February 2, 2015
In the lead up to World Cancer Day on Wednesday, a visiting medical epidemiologist estimates at least a third of all cancers in Australia could be prevented if we adopted healthier lifestyles.
Professor David Whiteman from the QIMR Berghofer Medical Research Institute in Brisbane said this would translate into about 37,000 fewer people per year or 100 people less per day being diagnosed with cancer.
Professor Whiteman, who will deliver a free public lecture in Perth today as part of the Cancer Council Update series, strongly backs the theme of World Cancer Day this year that ‘Cancer is not beyond us’.

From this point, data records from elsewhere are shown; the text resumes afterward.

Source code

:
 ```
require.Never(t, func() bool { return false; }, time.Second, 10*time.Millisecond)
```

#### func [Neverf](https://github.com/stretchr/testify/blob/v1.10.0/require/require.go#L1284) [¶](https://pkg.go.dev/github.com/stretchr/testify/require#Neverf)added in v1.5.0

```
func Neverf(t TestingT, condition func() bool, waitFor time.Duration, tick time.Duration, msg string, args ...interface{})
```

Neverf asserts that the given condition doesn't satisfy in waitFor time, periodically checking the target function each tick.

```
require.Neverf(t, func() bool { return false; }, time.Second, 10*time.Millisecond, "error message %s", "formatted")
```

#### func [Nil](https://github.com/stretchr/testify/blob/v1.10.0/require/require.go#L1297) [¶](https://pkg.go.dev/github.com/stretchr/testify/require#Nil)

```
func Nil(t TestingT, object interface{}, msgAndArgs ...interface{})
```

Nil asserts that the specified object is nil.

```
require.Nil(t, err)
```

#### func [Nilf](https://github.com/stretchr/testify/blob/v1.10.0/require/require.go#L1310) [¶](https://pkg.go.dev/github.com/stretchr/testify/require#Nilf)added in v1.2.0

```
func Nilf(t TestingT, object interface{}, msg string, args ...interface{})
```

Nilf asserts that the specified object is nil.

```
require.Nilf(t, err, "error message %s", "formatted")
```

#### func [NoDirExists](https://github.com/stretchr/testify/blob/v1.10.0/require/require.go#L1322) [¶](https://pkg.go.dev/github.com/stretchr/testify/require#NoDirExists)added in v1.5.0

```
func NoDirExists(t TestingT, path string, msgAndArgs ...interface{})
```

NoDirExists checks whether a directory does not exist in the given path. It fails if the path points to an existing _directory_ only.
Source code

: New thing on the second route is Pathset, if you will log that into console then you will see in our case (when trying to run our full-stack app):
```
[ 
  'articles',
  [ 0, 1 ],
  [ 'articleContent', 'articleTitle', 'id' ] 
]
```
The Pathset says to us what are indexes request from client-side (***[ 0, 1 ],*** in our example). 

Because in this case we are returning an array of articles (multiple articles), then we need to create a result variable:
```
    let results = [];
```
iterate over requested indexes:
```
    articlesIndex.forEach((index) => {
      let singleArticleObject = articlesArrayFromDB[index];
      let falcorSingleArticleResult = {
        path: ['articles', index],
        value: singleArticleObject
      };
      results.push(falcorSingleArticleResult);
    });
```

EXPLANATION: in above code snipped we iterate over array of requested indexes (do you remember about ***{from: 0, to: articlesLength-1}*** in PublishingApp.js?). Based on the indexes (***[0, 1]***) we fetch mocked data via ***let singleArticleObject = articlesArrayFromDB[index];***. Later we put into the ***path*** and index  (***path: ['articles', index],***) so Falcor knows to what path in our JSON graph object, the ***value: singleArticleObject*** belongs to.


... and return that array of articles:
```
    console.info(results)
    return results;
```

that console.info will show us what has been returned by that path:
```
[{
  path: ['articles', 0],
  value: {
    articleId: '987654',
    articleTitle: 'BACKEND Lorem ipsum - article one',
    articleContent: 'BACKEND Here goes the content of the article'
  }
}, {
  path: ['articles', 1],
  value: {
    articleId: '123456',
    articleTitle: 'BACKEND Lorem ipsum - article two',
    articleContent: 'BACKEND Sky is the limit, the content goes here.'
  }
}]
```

“If you consciously adopt a lifestyle that is measured and responsible, you can take control of your cancer risk and you can certainly reduce your risk,” Professor Whiteman said.
He said while some cancer will be caused by bad luck, it is far more important to focus on the many things we are all exposed to on a daily basis that do cause cancer such as smoking, sun exposure, being overweight, poor diet, drinking alcohol and insufficient physical activity.
“Research studies around the country are producing more evidence about how lifestyle factors impact on cancer risk, for example the benefits of stopping smoking are becoming clearer as more big studies report their findings,” he said.
“The area of overweight and obesity is an important focus of research right now because overweight and obese people are known to be at a higher risk of contracting around 15-20 different kinds of cancer.”
Research was particularly focused on whether the risks were reversible if you lose weight and how dietary changes affect cancer risk.
In his Cancer Update presentation, Professor Whiteman will discuss how cancers are caused and what steps people can take to reduce their risks of developing cancer.
Terry Slevin, Cancer Council WA Director of Education and Research, said the World Cancer Day message was an opportunity to remember the upside to cancer prevention.
“The fact is we already have runs on the board from our work in cancer prevention which are not only saving lives but saving significant dollars from the public health budget,” he said.
Mr Slevin said results from cancer prevention measures include;
• a clear reduction in smoking rates;
• the beginning of a reduction in skin cancer rates;
• the introduction of bowel cancer screening will save 35,000 lives in 40 years (with the potential to save thousands more as participation rates increase) and,
• the prospect of cervical cancer being eradicated in the next 30-40 years with the introduction of the HPV vaccine.
“The benefits of cancer prevention are real and proving every day that cancer is not beyond us,” said Mr Slevin.